The mummy-case containing Rameses’ mummy is not the original one, for it belongs to the style of the XXIst dynasty, and was probably made at the time of the official inspection of his tomb in the sixth year of Her-Hor’s reign. It is made of unpainted sycamore wood, and the lid is of the shape known as Osirian, that is, the deceased is represented in the well-known attitude of Osiris, with arms crossed, and hands grasping a crook and flail. The eyes are inserted in enamel, while the eyebrows, eyelashes, and beard are painted black. Upon the breast are the familiar cartouches of Rameses II., namely, Ra-user-Ma-sotep-en-Ra, his prenomen; and Ra-me-su-Meri-amen, his nomen.

The mummy itself is in good condition, and measures six feet; but as in the process of mummification the larger bones were probably drawn closer together in their sockets, it seems self-evident that Rameses was a man of commanding appearance. It is thus satisfactory to learn that the mighty Sesostris was a hero of great physical stature, that this conqueror of Palestine was in height equal to a grenadier.

The outer shrouds of the body are made of rose-coloured linen, and bound together by very strong bands. Within the outer shrouds, the mummy is swathed in its original bandages; and Professor Maspero has expressed his intention of removing these inner bandages on some convenient opportunity, in the presence of scholars and medical witnesses.

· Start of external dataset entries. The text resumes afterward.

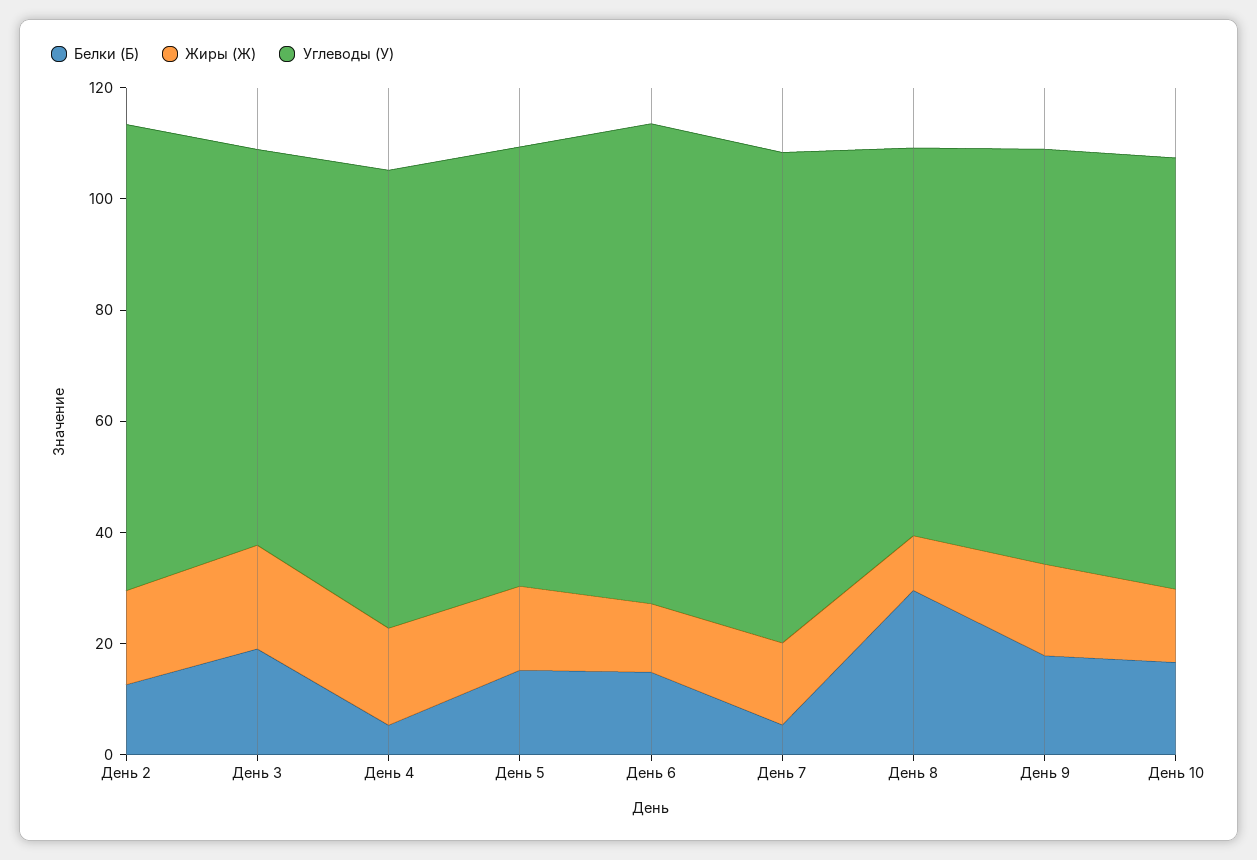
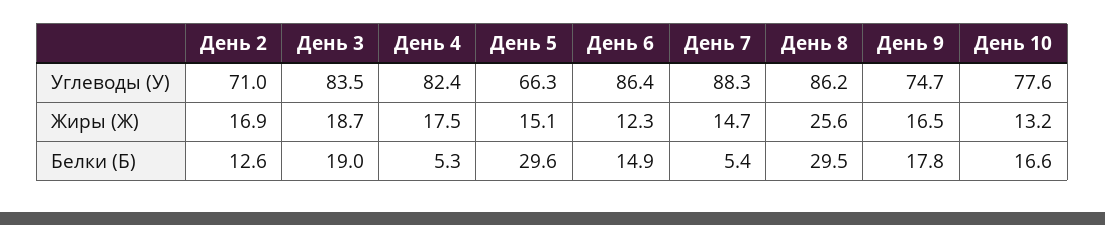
Углеводы (У), День 2: 85 -> 71
Углеводы (У), День 3: 70 -> 83.5
Белки (Б), День 5: 15 -> 29.6
Углеводы (У), День 5: 80 -> 66.3
Жиры (Ж), День 8: 10 -> 25.6
Углеводы (У), День 8: 70 -> 86.2

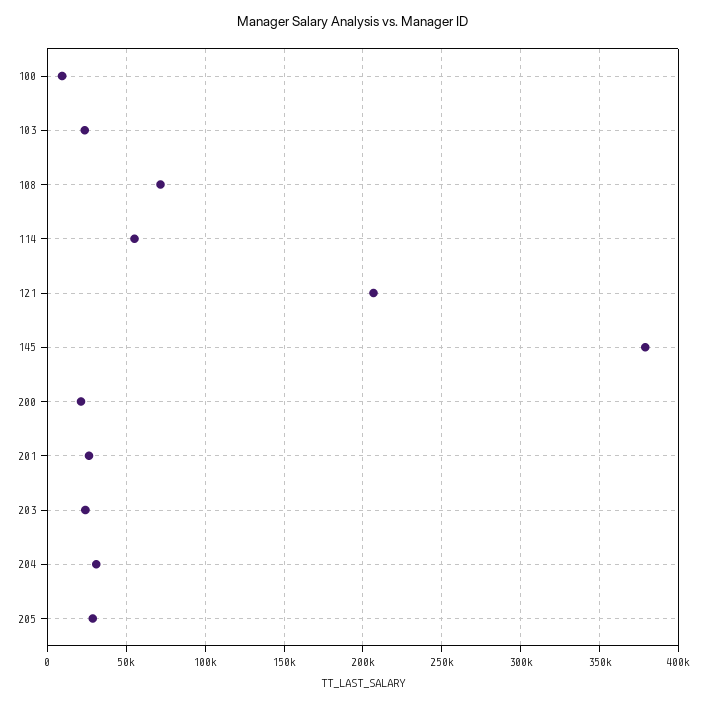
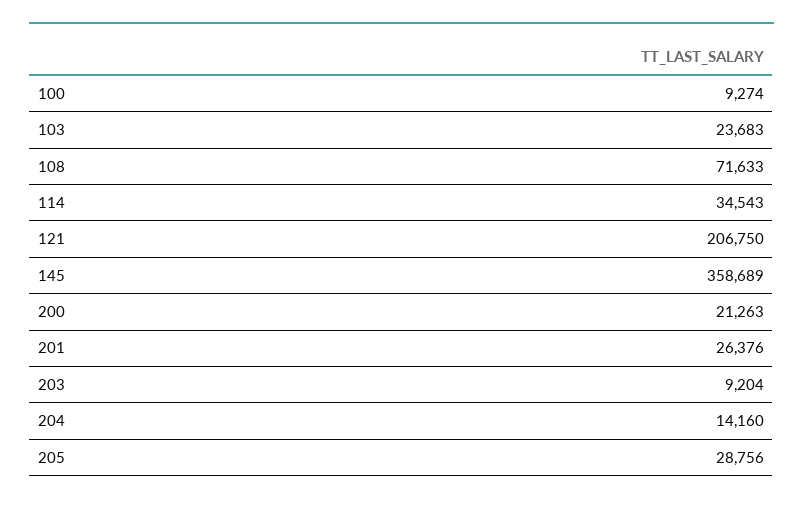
114: 55000 -> 34543
145: 380000 -> 358689
203: 25000 -> 9204
204: 30000 -> 14160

It has been urged that since Rameses XII., of the XXth dynasty, had a prenomen similar though not identical with the divine cartouche of Rameses II., the mummy in question may be that of Rameses XII. We have, however, shown that the mummies of Rameses I., Seti I., and Rameses II., were exposed to the same vicissitudes, buried, transferred, and reburied again and again in the same vaults. When, therefore, we find in the sepulchre at Deir-el-Bahari, in juxta-position, the mummy-case of Rameses I., the mummy-case and acknowledged mummy of Seti I., and on the mummy-case and shroud the well-known cartouches of Rameses II., the three standing in the relation of grandfather, father, and son, it seems that the evidence is overwhelming in favour of the mummy in question being that of Rameses the Great.